I’ve been brought up to only throw things away if they fall apart. Whilst my Kinvaras look like they have life in them, they died during the Robin Hood Half, on Sunday.
Dealing firstly with the negatives, I’ve run 601km in them (373.4 miles), and I’ve easily had over 500 miles with other runners. My old Sauconys, which are still usable if I only use them sporadically, have logged over 700 miles. These running shoes aren’t going to last the distance; this could be due to the style. Kinvaras are natural, barefoot, or minimalist shoes,meow ever you like to call them. When I bought them, I was swayed more by the fact that they are lightweight, and not for the barefoot running reason. To be honest, I really hadn’t thought about the barefoot running side, and the website I bought them from didn’t go there either. I bought them because they were on sale, with a massive discount (they were an old model), and I like Saucony running shoes.
A note of caution – these running shoes may not be suited for you. It is recommended that you “transition” into a style like this, again something not mentioned on the website I bought them from. What you are looking for is something called the “heel toe drop”. It’s the difference in height between the heel and the toe. This pair of Kinvaras has a 4mm drop, a whopping 12mm lower than the pair that they replaced! If you’re used to running with a more padded shoe and bigger drop, then you may find that your calves don’t like the new shoes. I had no such problems; I wear flat shoes most of the time, and I love my Converse, which are one of the flattest shoes in existent, and I believe that I am lucky my legs are used to it. What I should have done is to have worked my way down to a 4mm drop.
The other downside is that when they died, they died big time. On Sunday, I may as well have run barefoot. Literally. I could feel every stone, crack, and bump in the road. It’s a good job I have a new pair ready to go, because there is no way I could have carried on in them whilst waiting. I knew they were losing a bit of bounce, but I’m used to a gradual decline in performance, not a sudden “nope, we’re done with this running lark”. I was lucky I only had three miles left, and it wasn’t the first three miles! This is totally new to me.
I’m also used to a lot of mileage from my runners. It might be a build thing, but I’ve had 1,000 miles from some shoes in the past! Before buying them, I had read some reviews, and there were comments from blokes who claimed to be “big boned”, that they weren’t as robust as other shoes. I ignored them, as I’m not a big boned bloke. Unlike some of the comments that I read, even when my Kinvaras gave up, I may have felt stones, but they didn’t pierce my shoes, either.
This is where the positives come in. I’ve found my Kinvaras to be quite robust, for the weight. They’ve withstood road racing, and off-road routes with thorns, nettles, twigs, and thistles, and they have help up fine.
I haven’t had any problems with the low heel toe drop. Until they wore out, they were well cushioned. But most importantly, they were really, really light. I’m not saying my recent form improvement is down to them, but I think that lightweight shoes certainly help.
Overall, I’ve liked these runners.
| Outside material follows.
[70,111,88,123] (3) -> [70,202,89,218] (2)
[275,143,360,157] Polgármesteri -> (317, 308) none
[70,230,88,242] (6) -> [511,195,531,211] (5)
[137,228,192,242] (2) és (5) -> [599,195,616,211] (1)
I would buy another pair, but Saucony have moved on several models, and I have been told that the later ones do not feel the same. The heel toe drop caution will apply, if you’ve not been trying to move down, regardless of which version you buy. I would suspect that the newer models have a similar lifespan; it would be interesting to compare, and to see if they suddenly go like the 2s. It might be advisable to have a spare pair on hand, after a couple of hundred miles. You know, just in case. My next shoes are New Balance, so it will be some time before I find out, but Kinvaras are definitely one I will consider running in again.